= Albert Falzon =

Australian film director

Albert "Albe" Falzon is an Australian filmmaker, photographer, and publisher in the surfing sub-culture.

==Early life==
Albert Falzon, known as "Albe", grew up in the beachside suburb of Maroubra in Sydney, Australia. He did not begin surfing until the age of 14, when the Falzon family moved to the New South Wales Central Coast.

==Filmmaking==
Falzon has always appreciated the power of music in his films and directed Morning of the Earth (1972), an influential surf film. The film portrays surfers living in spiritual harmony with nature, making their own boards and homes as they travel in search of the perfect wave across Australia's north-east coast, Bali and Hawaii. Falzon's inaugural feature film was the first Australian film to receive a "gold record" for soundtrack album sales.

A passion for travel, particularly to remote and spectacular regions of the world, has been a major influence on the themes of Falzon's work. A six-part documentary series focused on traditional festivals in Far Eastern countries, such as Sri Lanka, India, Burma, Ladakh and Tibet, and has been sold in over eighty countries worldwide. And not all locations were easily accessible. The journey through Tibet to the mystical mountain of Kailas was an arduous two weeks in sub zero temperatures, there the film crew recorded for the very first time the sacred Wesak Festival.

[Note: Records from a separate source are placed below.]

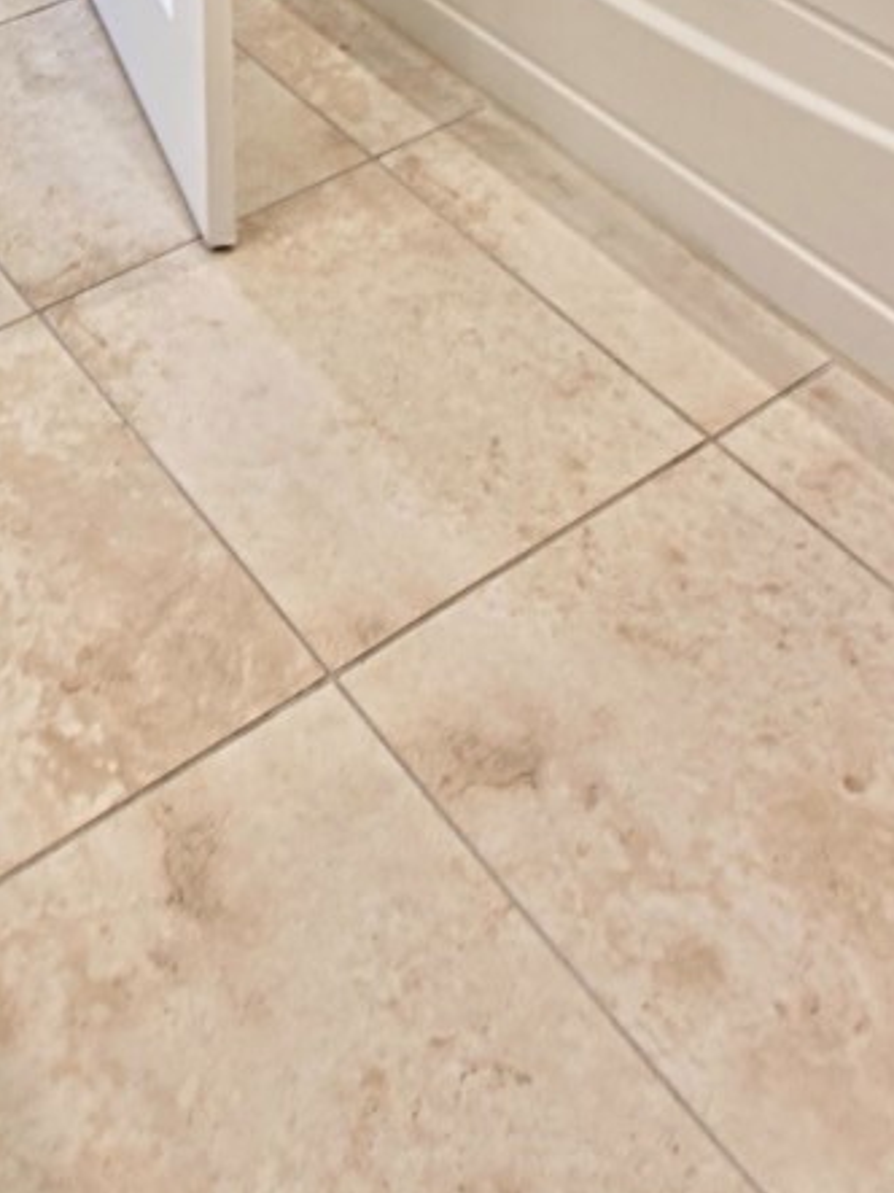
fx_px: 1619
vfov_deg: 23.9
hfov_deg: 28.7
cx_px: -30
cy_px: -848
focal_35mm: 47
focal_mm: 2.2
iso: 50
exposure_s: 1/20
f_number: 2.2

In 1982, Falzon directed "Khumba Mela (same as it ever was)", a 90-minute piece filmed in the waterways of Kashmir in India about a Saddhu's pilgrimage. He approached Brian Eno in London about using some of his music as part of the soundtrack. After viewing the film Eno commented that he'd "never seen a film that was more suited as a vehicle for his work". Brian Eno and Harold Budd are both in the soundtrack, along with music from Pink Floyd and Talking Heads. He entered this film into the Cannes Film Festival with the title "Crystal Voyager".

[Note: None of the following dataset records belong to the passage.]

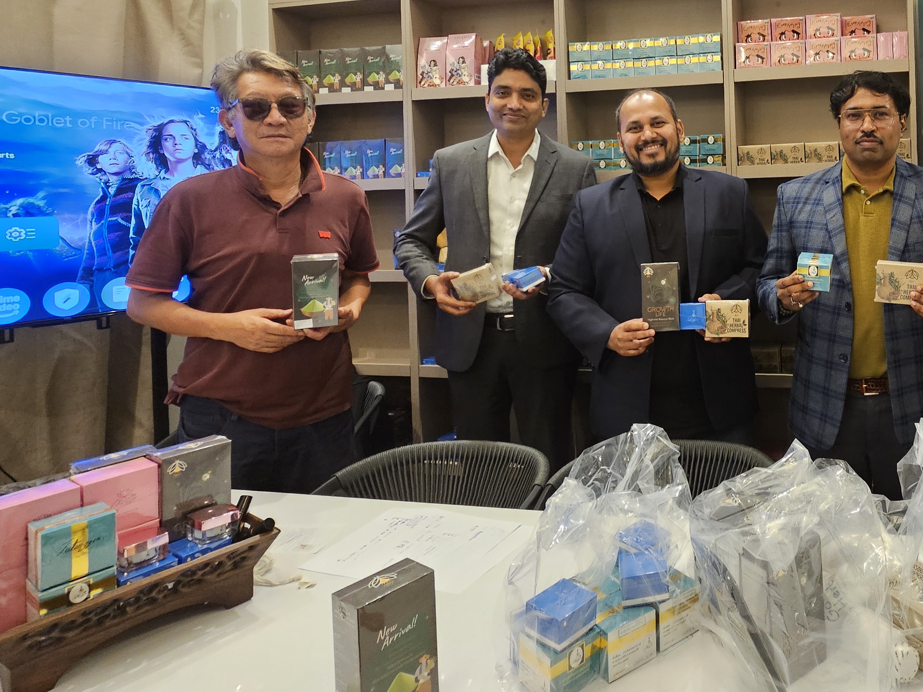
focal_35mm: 23
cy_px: 191
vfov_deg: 56.6
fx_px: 613
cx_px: 754
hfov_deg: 66.3
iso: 500
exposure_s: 1/33.3
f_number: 2.2
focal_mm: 2.2
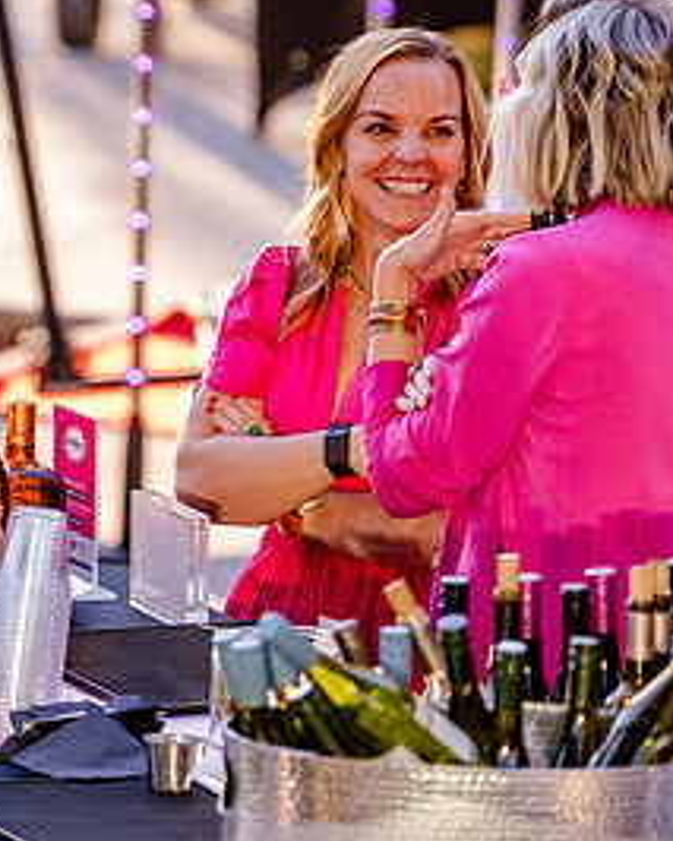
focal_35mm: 588
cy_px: 240
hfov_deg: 2.6
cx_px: 60
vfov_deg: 3.3
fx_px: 14631
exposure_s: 1/1000
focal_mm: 200
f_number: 2.8
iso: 1000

The Road to Timbuktu follows a path from Casablanca across the Sahara Desert to Timbuktu.

Falzon's twelve-part series Festivals of the World has sold to over 80 countries. He has also directed two long version music videos for Chris Blackwell, founder of Island Records, and was DOP on "Women of Spirit" a one-hour television program filmed in India, NY and London. He has written a series of children's programs and has completed a screenplay for a feature film, tentatively titled The Dreamtime.

He filmed two surfing programs and co-produced a one-hour program on Nicholas Roerich, a Russian artist.

GLOBUS—The Meaning of Light is a film collaboration with Jeff Hornbaker.

Falzon or his work appears in Jolyon Hoff's 2023 surfing documentary You Should Have Been Here Yesterday.

==Photography and publishing==
Falzon's career in filmmaking was a natural progression from international still photography, and later combined with magazine publishing, in Australia, Israel and the island of Bali in Indonesia. In 1970, he was co-founder and publisher of the surfing newspaper Tracks, with David Elfick and John Witzig.